If you get rats from petshops or poor breeders who don't know or maybe care what there doing then it's not abnormal. Saying that i had rats from petshops overt here for years with no issues but it is considered wrong to sell a pregnant animal over here. i have managed to stop a pet shop over here selling a few peg l pregnant girls after catching them housing a large adult buck with 5 young girls. i was to late for 2 of the girls though and it took me emailing head office to get them taken off sale add they ignored me in store. Thankfully the only litters I've had have been planned


----------



## ponderosa (Oct 13, 2014)

It's never happened in my home--I've had some close calls. However, I've seen it happen with a mouse and hamster, heard stories about it happening to people I know (usually with animals purchased at pet stores), and heard that it is common. It happened to one of my friends when he got mice at a pet store (I believe it was Petco or another one of the chain pet stores). One of them came home pregnant. Also, one of my childhood hamsters came from an oops litter but that was just from people being uneducated about animals... my daycare center was keeping a hamster in an aquarium with her son from a previous litter, and he got her pregnant. Another child was scheduled to bring the baby I had my eye on home but not for weeks after she started puberty, and my mother made a visit with a book about hamsters and had to explain to the people working there that if she was kept in the aquarium a minute longer, she'd get pregnant. The kid was very mad at me for taking that hamster home, but if he'd taken her home, he would have had more severely inbred hamsters than he intended. 

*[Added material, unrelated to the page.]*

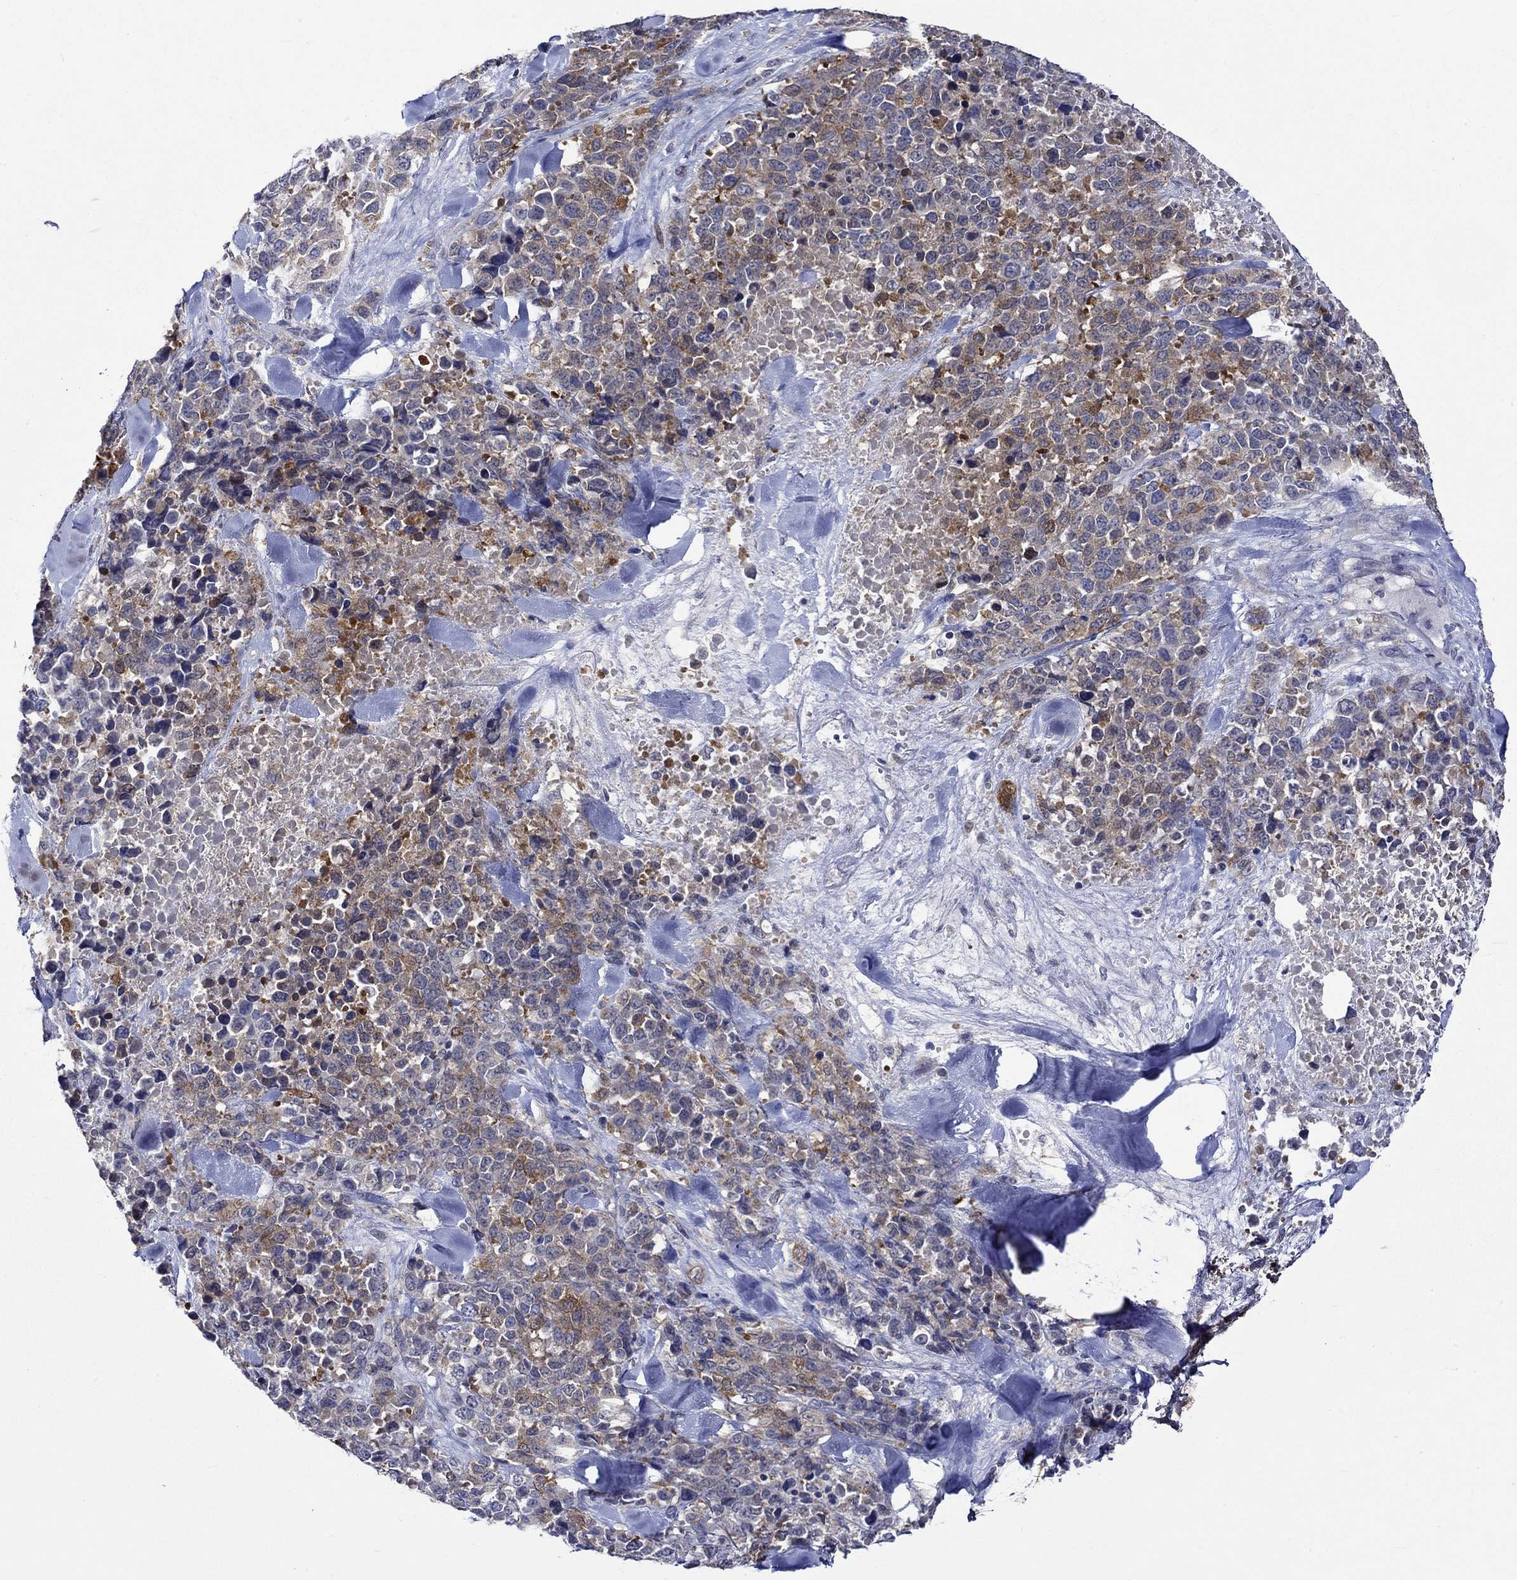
{"staining": {"intensity": "moderate", "quantity": "<25%", "location": "cytoplasmic/membranous"}, "tissue": "melanoma", "cell_type": "Tumor cells", "image_type": "cancer", "snomed": [{"axis": "morphology", "description": "Malignant melanoma, Metastatic site"}, {"axis": "topography", "description": "Skin"}], "caption": "The histopathology image reveals a brown stain indicating the presence of a protein in the cytoplasmic/membranous of tumor cells in melanoma.", "gene": "CRYAB", "patient": {"sex": "male", "age": 84}}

I'd read that it happens enough with rats that it was the reason I wanted only male rats!! So when we got our rats, we were told that they only had boys in the feeder bin. We even had the store employee double-check the rats' sex before bringing them home. It was just my luck that one of them was still mis-sexed repeatedly and turned out to be a girl... she has a rather confusing genital setup, and it even threw the vet off when we took her in to get the gender figured out! We were very fortunate that we separated them just in time to avoid her getting pregnant (or maybe she's infertile since she'd lived with the boys for weeks, either way... phew. I was so sure that was an oops litter waiting to happen.) 

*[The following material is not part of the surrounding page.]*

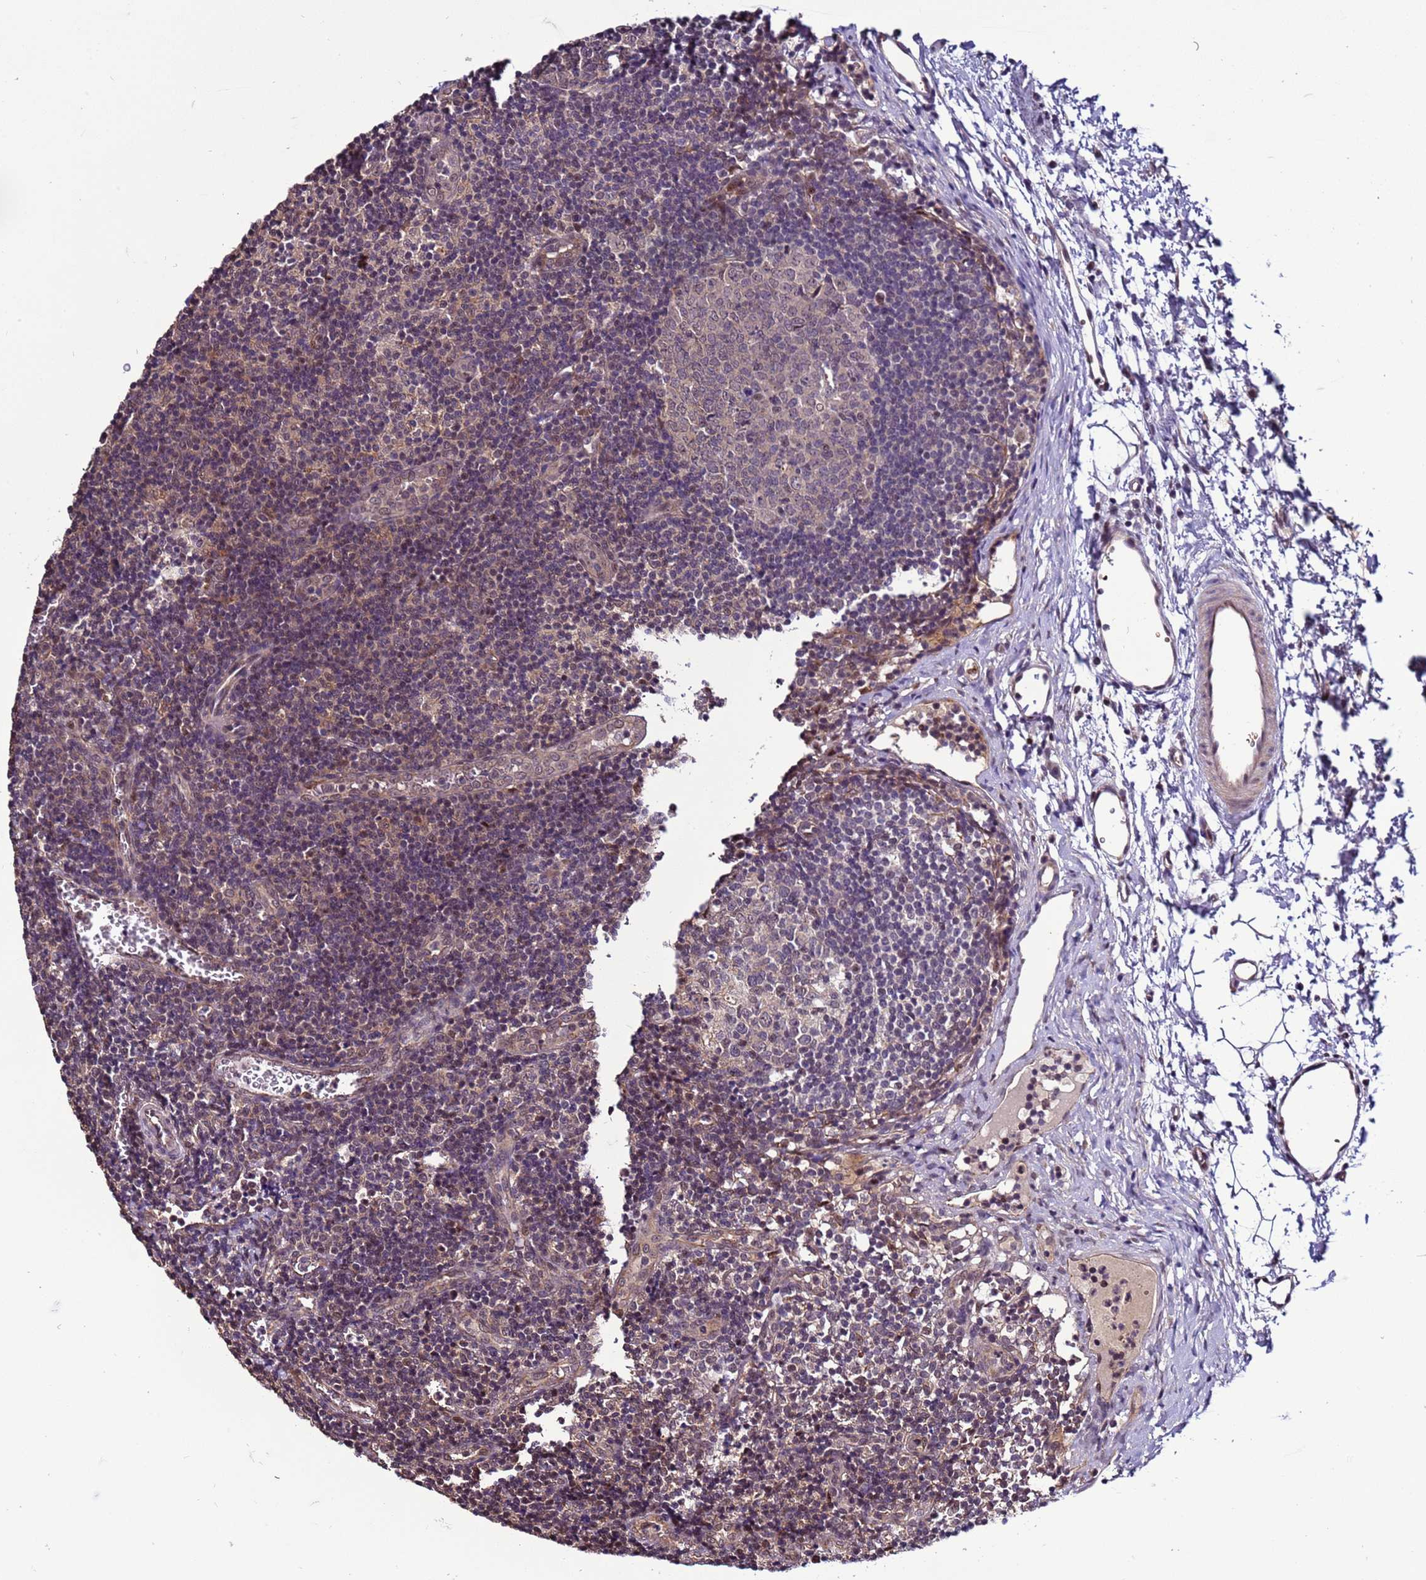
{"staining": {"intensity": "moderate", "quantity": "25%-75%", "location": "cytoplasmic/membranous,nuclear"}, "tissue": "lymph node", "cell_type": "Germinal center cells", "image_type": "normal", "snomed": [{"axis": "morphology", "description": "Normal tissue, NOS"}, {"axis": "topography", "description": "Lymph node"}], "caption": "Moderate cytoplasmic/membranous,nuclear protein staining is identified in about 25%-75% of germinal center cells in lymph node.", "gene": "GEN1", "patient": {"sex": "female", "age": 37}}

One of my girls came from a chain pet store and they actually seemed to know what they were doing to avoid pregnancy. How careful and caring they are probably depends on the location and employees. They said, "We do not promote breeding here," and said they were careful to keep the genders separate. No babies from that one. However, I gather that many animals come home pre-impregnated from pet stores who don't know how to properly sex rodents, or just don't care and throw them in together according to the stories I see on forums. I wouldn't be surprised, after what I witnessed as a child, if much of it also comes from people simply being uneducated and not understanding just how easy it is for them to get pregnant from a young age, and then giving away pregnant animals without knowing it.


----------



## Grawrisher (Sep 10, 2013)

When my rat penny passed my mom got me another rat from a less than stellar pet store and I wound up with 15 babies!!!
So i think it happens a bit with less than stellar pet stores and I think it happens sometimes with rescues too


----------



## untidyvenus (Jan 14, 2015)

I used to work in corporate pet shops and the way the poor pets come from the vendors, they arnt great about keeping track of the less fancy pets.. ie "feeder rats" and non dumbo/rex/hairless it was super common for us to get preggers rats all the time. most stores will pull mom and keep her in their infermery until the babies are weaned then they can sell them... so your lucky and its not uncommon


----------